Corey Johnson on the Car-Free 14th St. Busway: More, Please!
Council Speaker Corey Johnson, who admits freely that he was once a skeptic of the city’s plans for a car-free “busway” on 14th Street, is now such an unabashed fan of the project that he wants to see more of them across many “major thoroughfares.”
Speaking on WNYC on Monday morning, Johnson called the 14th Street busway “exciting,” and added, “We should look at it on 34th Street, on 42nd Street, on these major thoroughfares.”
He said the first three weeks of the largely car-free experiment have not only decreased commute times, but also not inundated side streets with cars. And he has a personal insight, given that he lives on 15th Street between Seventh and Eighth avenues.
“I was skeptical, but I was wrong,” Johnson said. “I thought that some of these streets would be parking lots.”
He then brought up the well-documented theory of induced demand, which holds that the more lanes created for cars, the more cars fill the added space. The same theory holds true in reverse, Johnson said.
“In Seattle, they tore down a highway that was carrying 90,000 cars a day, but the area around it did not see an overwhelming crush of traffic,” he said. “It looks like that theory or fact of induced demand is coming to fruition [on 14th Street]. When was the last time you ever heard anyone rave about getting on a bus and moving crosstown quickly? … So this is a raving success. It’s something to build on and be a model in other places.”

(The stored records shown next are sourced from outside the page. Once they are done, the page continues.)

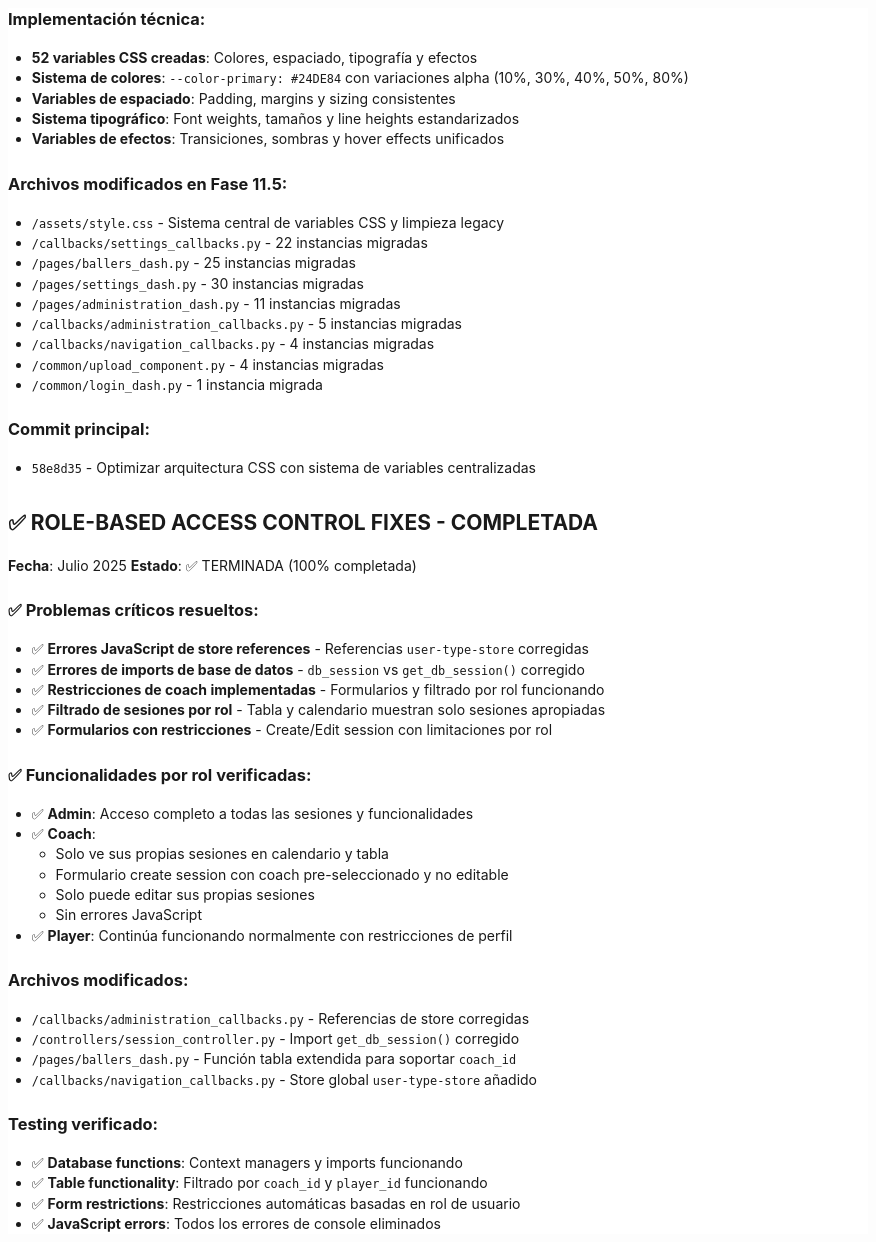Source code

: ### Implementación técnica:
- **52 variables CSS creadas**: Colores, espaciado, tipografía y efectos
- **Sistema de colores**: `--color-primary: #24DE84` con variaciones alpha (10%, 30%, 40%, 50%, 80%)
- **Variables de espaciado**: Padding, margins y sizing consistentes
- **Sistema tipográfico**: Font weights, tamaños y line heights estandarizados
- **Variables de efectos**: Transiciones, sombras y hover effects unificados

### Archivos modificados en Fase 11.5:
- `/assets/style.css` - Sistema central de variables CSS y limpieza legacy
- `/callbacks/settings_callbacks.py` - 22 instancias migradas
- `/pages/ballers_dash.py` - 25 instancias migradas
- `/pages/settings_dash.py` - 30 instancias migradas
- `/pages/administration_dash.py` - 11 instancias migradas
- `/callbacks/administration_callbacks.py` - 5 instancias migradas
- `/callbacks/navigation_callbacks.py` - 4 instancias migradas
- `/common/upload_component.py` - 4 instancias migradas
- `/common/login_dash.py` - 1 instancia migrada

### Commit principal:
- `58e8d35` - Optimizar arquitectura CSS con sistema de variables centralizadas

## ✅ ROLE-BASED ACCESS CONTROL FIXES - COMPLETADA
**Fecha**: Julio 2025
**Estado**: ✅ TERMINADA (100% completada)

### ✅ Problemas críticos resueltos:
- ✅ **Errores JavaScript de store references** - Referencias `user-type-store` corregidas
- ✅ **Errores de imports de base de datos** - `db_session` vs `get_db_session()` corregido
- ✅ **Restricciones de coach implementadas** - Formularios y filtrado por rol funcionando
- ✅ **Filtrado de sesiones por rol** - Tabla y calendario muestran solo sesiones apropiadas
- ✅ **Formularios con restricciones** - Create/Edit session con limitaciones por rol

### ✅ Funcionalidades por rol verificadas:
- ✅ **Admin**: Acceso completo a todas las sesiones y funcionalidades
- ✅ **Coach**: 
  - Solo ve sus propias sesiones en calendario y tabla
  - Formulario create session con coach pre-seleccionado y no editable
  - Solo puede editar sus propias sesiones
  - Sin errores JavaScript
- ✅ **Player**: Continúa funcionando normalmente con restricciones de perfil

### Archivos modificados:
- `/callbacks/administration_callbacks.py` - Referencias de store corregidas
- `/controllers/session_controller.py` - Import `get_db_session()` corregido
- `/pages/ballers_dash.py` - Función tabla extendida para soportar `coach_id`
- `/callbacks/navigation_callbacks.py` - Store global `user-type-store` añadido

### Testing verificado:
- ✅ **Database functions**: Context managers y imports funcionando
- ✅ **Table functionality**: Filtrado por `coach_id` y `player_id` funcionando
- ✅ **Form restrictions**: Restricciones automáticas basadas en rol de usuario
- ✅ **JavaScript errors**: Todos los errores de console eliminados
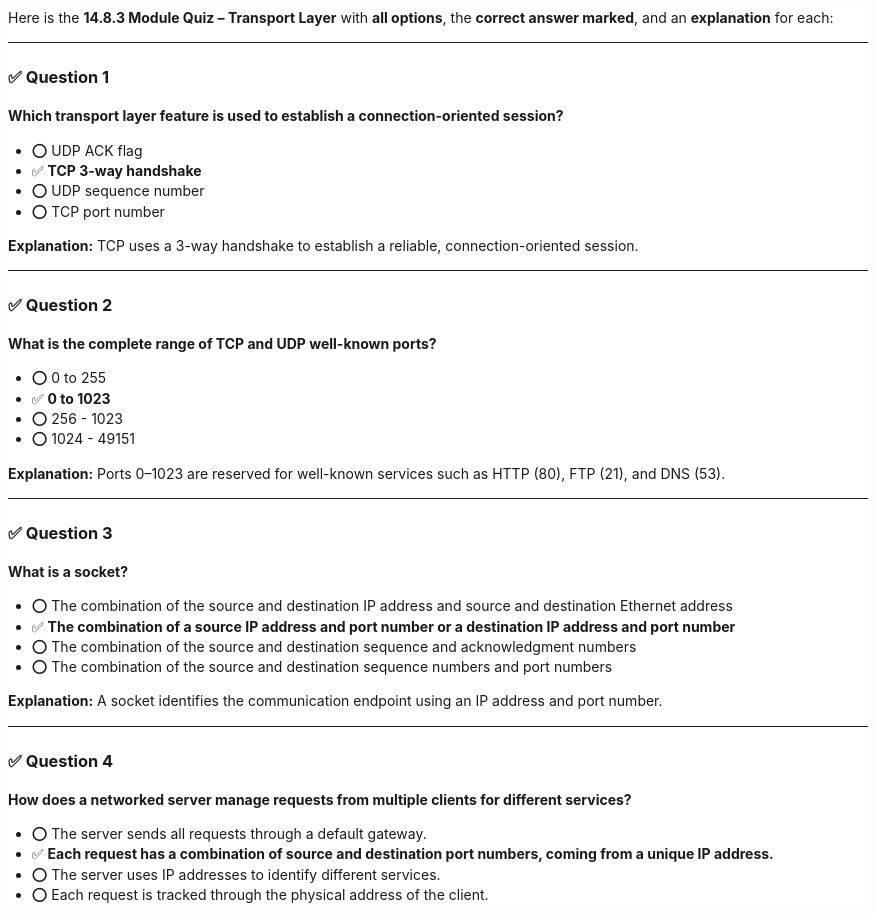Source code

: Here is the **14.8.3 Module Quiz – Transport Layer** with **all options**, the **correct answer marked**, and an **explanation** for each:

---

### ✅ **Question 1**

**Which transport layer feature is used to establish a connection-oriented session?**

* ⭕ UDP ACK flag
* ✅ **TCP 3-way handshake**
* ⭕ UDP sequence number
* ⭕ TCP port number

**Explanation:**
TCP uses a 3-way handshake to establish a reliable, connection-oriented session.

---

### ✅ **Question 2**

**What is the complete range of TCP and UDP well-known ports?**

* ⭕ 0 to 255
* ✅ **0 to 1023**
* ⭕ 256 - 1023
* ⭕ 1024 - 49151

**Explanation:**
Ports 0–1023 are reserved for well-known services such as HTTP (80), FTP (21), and DNS (53).

---

### ✅ **Question 3**

**What is a socket?**

* ⭕ The combination of the source and destination IP address and source and destination Ethernet address
* ✅ **The combination of a source IP address and port number or a destination IP address and port number**
* ⭕ The combination of the source and destination sequence and acknowledgment numbers
* ⭕ The combination of the source and destination sequence numbers and port numbers

**Explanation:**
A socket identifies the communication endpoint using an IP address and port number.

---

### ✅ **Question 4**

**How does a networked server manage requests from multiple clients for different services?**

* ⭕ The server sends all requests through a default gateway.
* ✅ **Each request has a combination of source and destination port numbers, coming from a unique IP address.**
* ⭕ The server uses IP addresses to identify different services.
* ⭕ Each request is tracked through the physical address of the client.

The city already has a plan — abandoned in 2011 in favor of car drivers — for a busway on 34th Street. And there have long been plans for a car-free Deuce. (Streetsblog has reached out to Johnson’s office for possible transit-only routes beyond the obvious streets he mentioned on air, such as Fordham Road or 37th Avenue in Queens, and will update this story when we hear back.)
Johnson also used the segment to push back against the notion that his Streets Master Plan bill amounts to a “war on cars.” Lee from Staten Island had called in to say that she resents any effort to restrict cars because she is disabled and needs her car to get to doctors’ appointments. She also pointed out that as a resident of Staten Island, her toll money goes to the MTA, which has not extended the subway to Staten Island as it should.
Johnson spun Lee’s less-than-typical situation into a positive.
“This is not about declaring war on cars, Lee, it’s about trying to improve the entire city because if we get cars off the road in Brooklyn and in Manhattan, it will make it easier for someone who must take a vehicle into Manhattan to get into Manhattan without congestion,” he said. “And the number 1 thing we need to do is invest in and make mass transit reliable and safe for New Yorkers who could take the subway. … For people that could abandon their cars and say, ‘The subway is working, the buses are working, I’m not going to take my car’ — if we had New Yorkers that did that, it would improve congestion for people who must use their cars like you. … So this master plan seeks to help people who are cyclists, pedestrians and people who take the bus. And if you do this in a holistic way, you will improve the entire system, the streets and the subways for all people, so that individuals like you, Lee, it will improve your commute time.”